Flour milling company in Tennessee, USA

The Federal Company was an American flour milling company based in Memphis, Tennessee with a large market share in the southeastern United States. It was founded in 1898 and by the 1970s through consolidation and acquisition had become a major flour producer in the southern United States. In 1982, the company was acquired by Cargill and the name and its brands were phased out or sold off.

== History ==
The Federal Company was established in 1898 in Memphis, Tennessee, becoming a major player in the flour milling industry. During the 1900s to 1950s the company expanded significantly, developing flour milling and distribution operations across several southeastern states.

Federal had several subsidiaries, Dixie Portland Flour Mills (flour) and Cosby-Hodges Milling Company (animal feed).

In 1964, Federal attempted to launch the "Gingham Girl" brand of premium flour, but it never achieved much market share despite marketing effort.

In 1972, Federal Company and its subsidiary Dixie Portland Flour Mills purchased GWF. As Federal had 11% of the flour market, a Justice Department assistant district attorney in the antitrust division, Thomas E. Kauper, filed suit to require the divestment of GWF. The Justice Department lost that suit, as there was no basis for a regional market to the exclusion of others. Further, Federal's "home flour" market was fragmented between about 50 private-label and non-premium brands, and was also in a steep sales decline from 1965 to 1974.

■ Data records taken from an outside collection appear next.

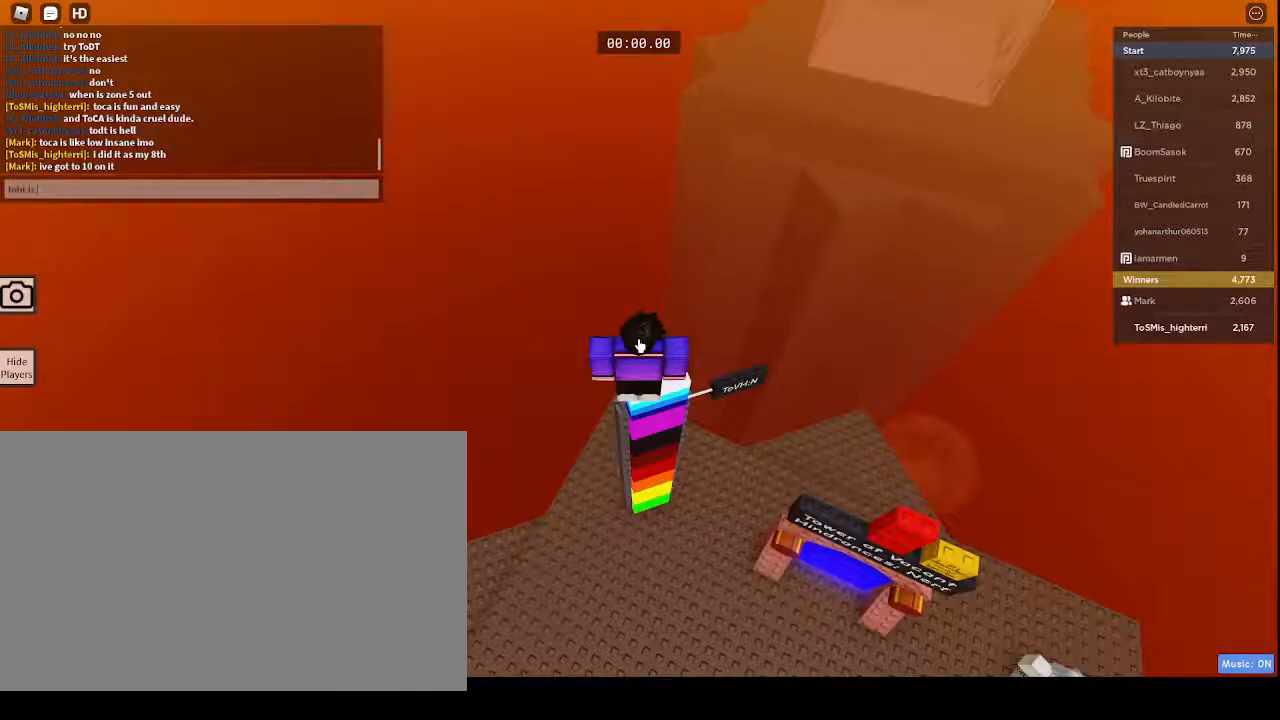
{"keys": [], "mouse": [], "events": [[100, "a", "down"], [117, "a", "up"], [250, "r", "down"], [317, "r", "up"], [400, "d", "down"], [500, "d", "up"]]}
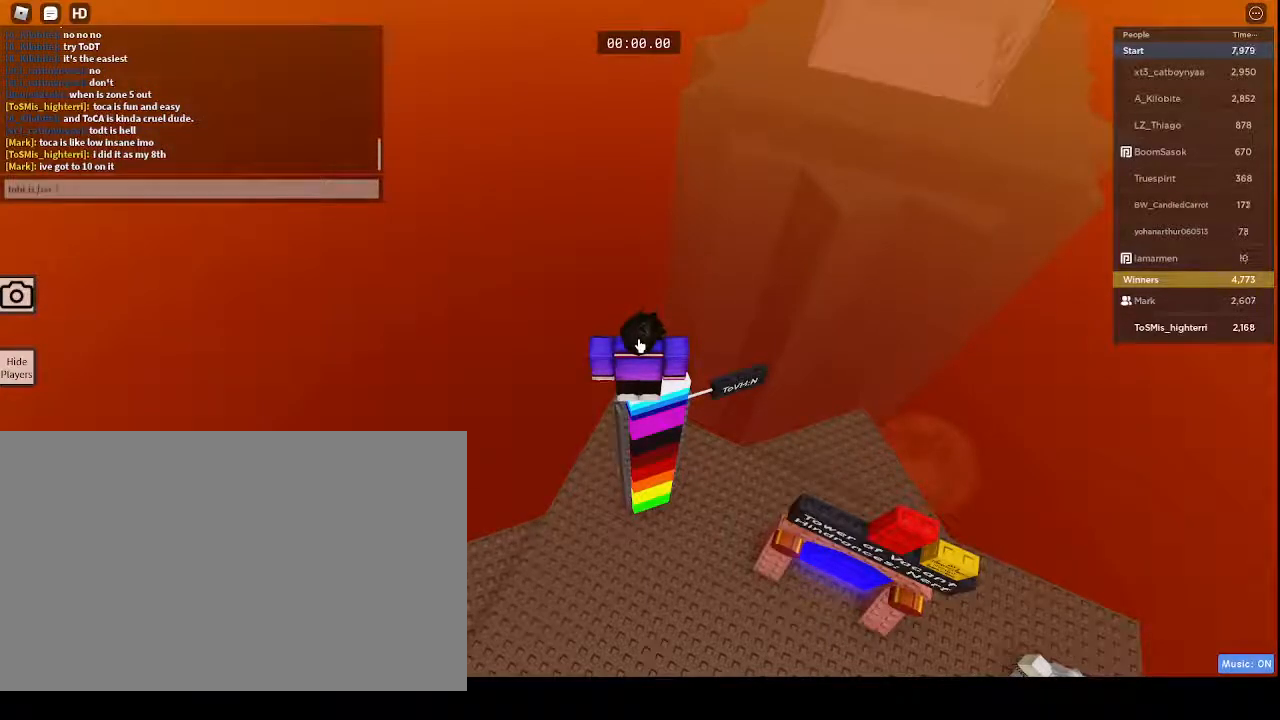
{"keys": [], "mouse": [], "events": [[83, "e", "down"], [200, "e", "up"], [300, "r", "down"], [433, "r", "up"]]}
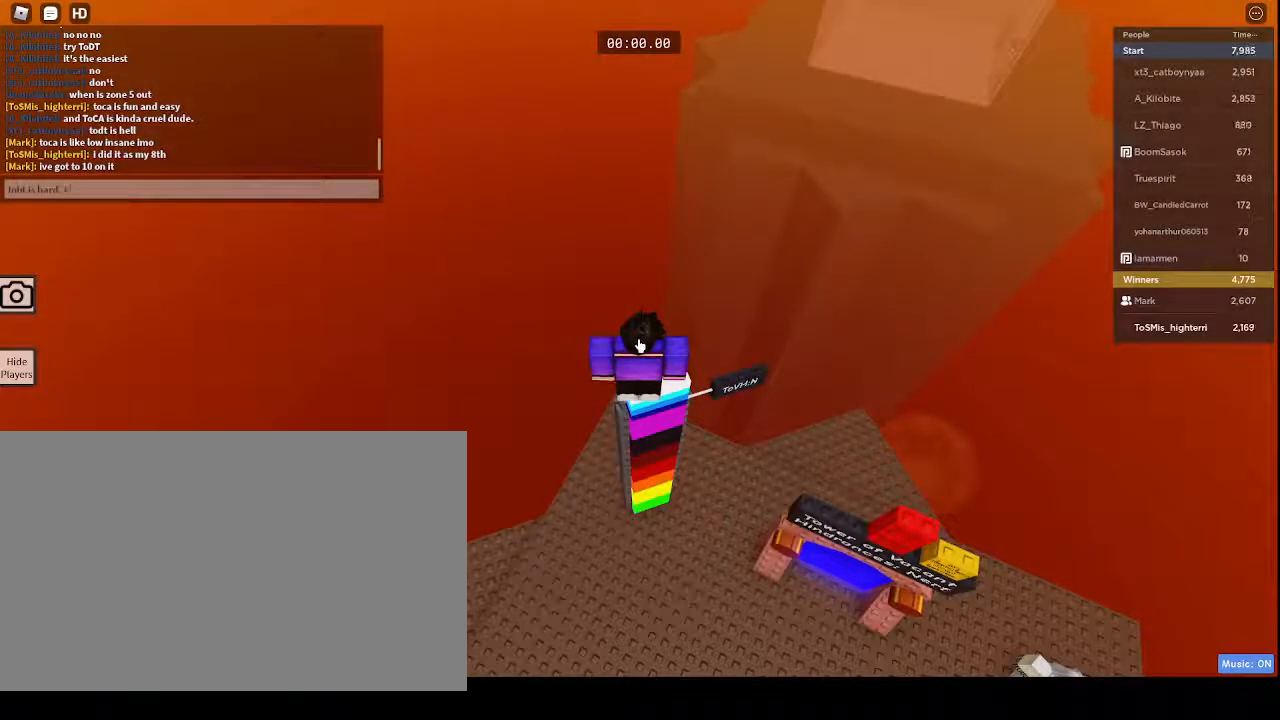
{"keys": ["space"], "mouse": [], "events": [[17, "space", "down"], [150, "space", "up"], [150, "t", "down"], [217, "t", "up"], [300, "a", "down"], [400, "a", "up"], [433, "space", "down"]]}
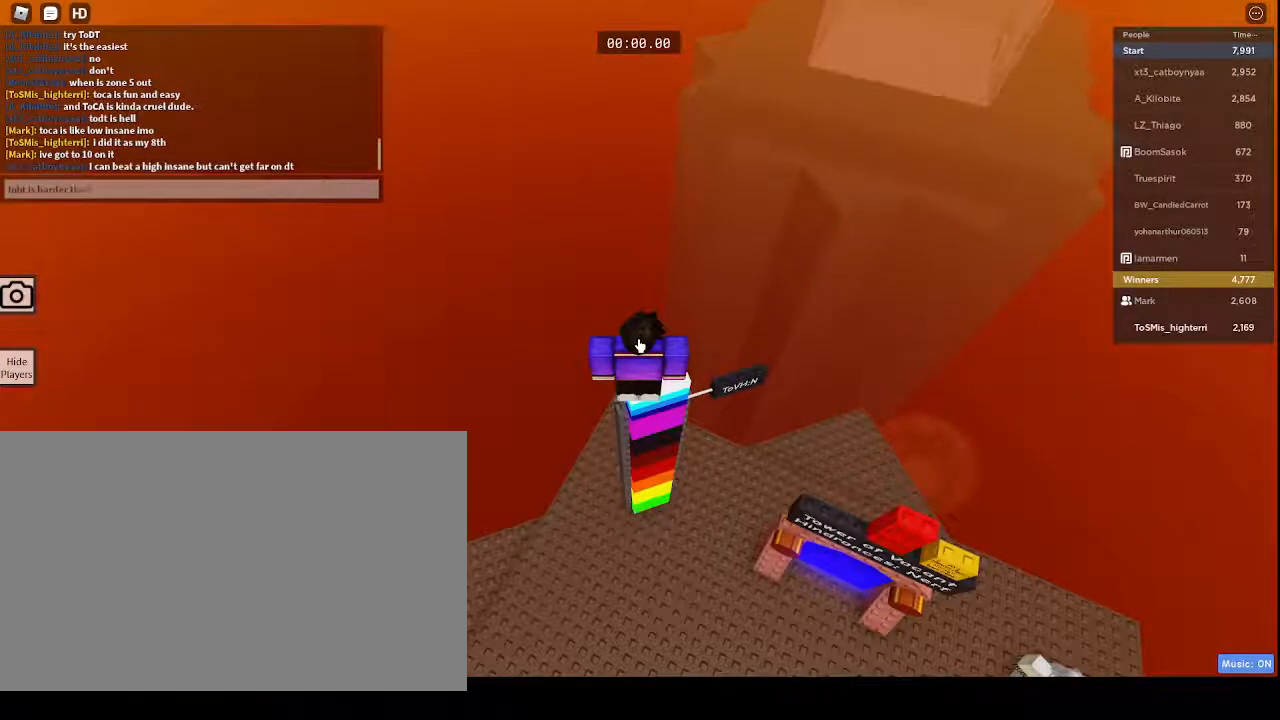
{"keys": ["space"], "mouse": [], "events": [[67, "t", "down"], [100, "space", "up"], [117, "t", "up"], [417, "a", "down"], [467, "a", "up"], [467, "space", "down"]]}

By the 1970s, Federal was producing about 50 private-label and non-premium brands, but their sales had been in a steep decline. Federal/Dixie-Portland then renovated the plant in 1975.

By 1988, Federal's White Lily was the fourth most popular brand of flour in the US.

In 1982, the company was acquired by then one of America's largest agribusiness firms Cargill, with Federal’s operations gradually integrated into Cargill’s flour and feed milling business. The original brand names were either retired, absorbed or sold.